(Collected data entries)
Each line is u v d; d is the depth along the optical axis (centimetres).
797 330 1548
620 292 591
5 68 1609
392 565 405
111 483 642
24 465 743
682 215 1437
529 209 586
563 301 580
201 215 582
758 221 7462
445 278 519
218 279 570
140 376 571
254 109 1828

---

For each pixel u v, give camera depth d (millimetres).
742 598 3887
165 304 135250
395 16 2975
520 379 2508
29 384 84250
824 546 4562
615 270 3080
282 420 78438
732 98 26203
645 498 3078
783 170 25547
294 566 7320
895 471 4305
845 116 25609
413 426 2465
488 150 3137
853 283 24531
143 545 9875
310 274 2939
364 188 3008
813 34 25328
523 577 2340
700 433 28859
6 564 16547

■ What is expected
Write down again, exactly as given, only the lines above that fall from the line with "783 170 25547" to the line with "6 564 16547", inclusive.

■ Task result
783 170 25547
294 566 7320
895 471 4305
845 116 25609
413 426 2465
488 150 3137
853 283 24531
143 545 9875
310 274 2939
364 188 3008
813 34 25328
523 577 2340
700 433 28859
6 564 16547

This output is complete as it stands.